Selection
-- -- --

Downloading music without permission from the artist is a form of theft, pure and simple. Point out to your kids that they show respect for the artists who create the music they love by downloading files in a way that works for those artists. With that in mind, parents can guide kids to legitimate sources for their favorite tunes. Here's a list of alternatives from least to most expensive:
¯ Public library – Some libraries subscribe to Freegal, which allows patrons to download music legally. If your local library offers the service, get your kid a card.
¯ Direct from artists – Many musicians are perfectly willing to distribute music for free because they figure if they can build a fan base, they will earn money from sales of tickets and merchandise. This is especially true for independent artists. The best way to be sure the artist has authorized distribution of the music is to go directly to his or her website or blog.
¯ Streaming – Some websites function like radio stations by streaming music from their files to your speakers. Lastfm.com, Pandora.com and Spotify.com make it possible to legally listen to thousands of songs without actually downloading them. Like radio stations, the free versions of these websites play commercials. For a few dollars a month, you can give your child access to nothing but music.

-- -- --

Given records
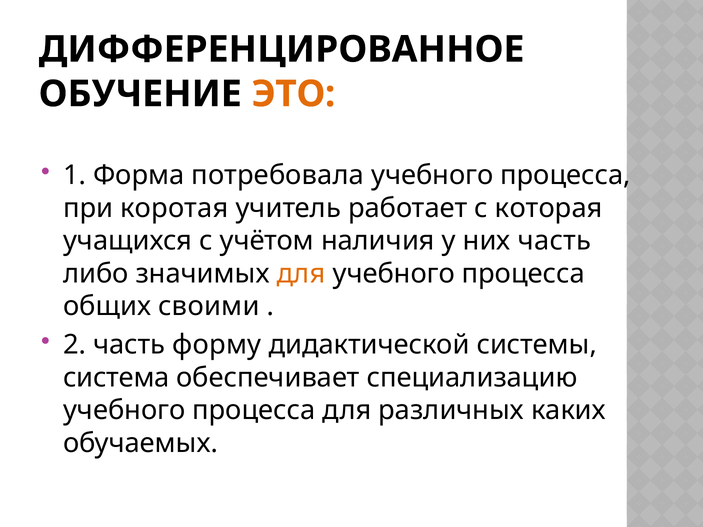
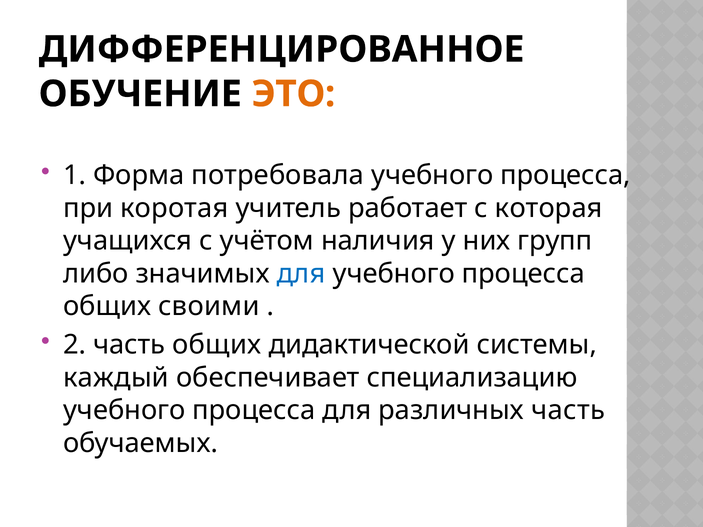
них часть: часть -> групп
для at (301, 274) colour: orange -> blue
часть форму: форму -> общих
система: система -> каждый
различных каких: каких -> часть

-- -- --

Name each alternative source of music that the passage on legal music downloads lists, in the order given.

Task output
Public library, direct from artists, streaming